L’art. 1er du projet de loi était rédigé avant l’adoption de l’amendement, comme suit:

« Dans les conditions prévues à l’article 38 de la Constitution, et dans un délai de six mois à compter de la promulgation de la présente loi, le Gouvernement est autorisé à prendre par ordonnances toute mesure relevant du domaine de la loi afin :

1° De reconnaître et attribuer une place centrale à la négociation collective notamment d’entreprise, dans le champ des dispositions, applicables aux salariés de droit privé, relatives aux relations individuelles et collectives de travail, à l’emploi et à la formation professionnelle, en :

a) Définissant les domaines dans lesquels la convention ou l’accord d’entreprise ne peut comporter des stipulations différentes de celles des conventions de branche ou accords professionnels ou interprofessionnels, les domaines et conditions dans lesquels les conventions de branche ou accords professionnels ou interprofessionnels peuvent stipuler expressément s’opposer à toute adaptation par convention ou accord d’entreprise et en reconnaissant dans les autres matières la primauté de la négociation d’entreprise ; (…) »

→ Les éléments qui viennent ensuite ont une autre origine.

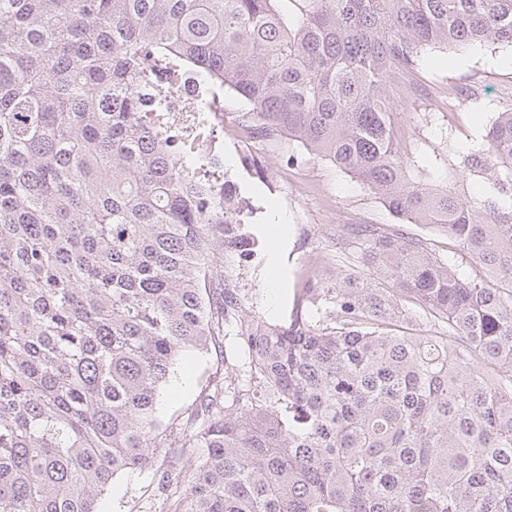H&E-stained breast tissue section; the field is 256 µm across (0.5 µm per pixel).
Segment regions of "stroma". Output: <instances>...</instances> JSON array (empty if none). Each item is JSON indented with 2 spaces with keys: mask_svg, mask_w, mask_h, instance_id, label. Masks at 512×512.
Masks as SVG:
<instances>
[{
  "mask_svg": "<svg viewBox=\"0 0 512 512\" xmlns=\"http://www.w3.org/2000/svg\"><path fill=\"white\" fill-rule=\"evenodd\" d=\"M396 140L410 173L427 170L434 187L462 200L489 195V181L467 164L481 149L498 113L512 111V46L482 43L467 49L426 51L414 77L412 99L399 105ZM224 143V168L258 213L250 226L258 240L256 257L240 263L238 285L258 299L259 312L276 320L290 310L293 289L304 268L328 273L356 265L353 253L336 240L337 227L354 229L385 224L430 240L437 254L451 260L461 275L482 274V267L440 230L395 217L356 178L328 162L307 157L284 166L276 153L265 157L267 181L252 178L238 166L232 130L215 129ZM192 374L174 399L163 398V422L182 419L209 381L224 376L216 350L190 354ZM165 493L155 471H130L116 477L101 496L99 512H157Z\"/></svg>",
  "mask_w": 512,
  "mask_h": 512,
  "instance_id": "1",
  "label": "stroma"
}]
</instances>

Après l’adoption de l’amendement, le a) indique (ajouts en gras et sans un point-virgule tombé là par hasard):

« a) Définissant dans le respect des dispositions d’ordre public, les domaines dans lesquels la convention ou l’accord d’entreprise ne peut comporter des stipulations différentes de celles des conventions de branche ou accords professionnels ou interprofessionnels, les domaines et conditions dans lesquels les conventions de branche ou accords professionnels ou interprofessionnels peuvent stipuler expressément s’opposer à toute adaptation par convention ou accord d’entreprise et en reconnaissant dans les autres matières la primauté de la négociation d’entreprise ; (…) »

L’amendement est accompagné d’une note d’explication indiquant : « Alors que le projet de loi d’habilitation à réformer par ordonnance vise à élargir le champ de la négociation collective, il ne fait mention d’aucune disposition d’ordre public, c’est à dire les règles impératives auxquelles il est impossible de déroger par un accord ou une convention. Si la ministre du Travail a laissé entendre que le SMIC ou les 35h resteront d’ordre public, l’ensemble des autres sujets, notamment ceux liés à la santé et à la sécurité, pourraient donc être renvoyés à la négociation de branche ou d’entreprise. Dans le souci de garantir les protections légales essentielles dont bénéficient les salariés, cet amendement de repli propose que la nouvelle articulation des normes proposée dans le présent article se fasse dans le respect des normes d’ordre public.« 

On peut se demander s’il n’était pas suffisant de rappeler, ou plutôt de se rappeler, sans qu’il faille l’insérer dans la loi, que l’article 6 du Code civil dispose « On ne peut déroger, par des conventions particulières, aux lois qui intéressent l’ordre public et les bonnes mœurs« .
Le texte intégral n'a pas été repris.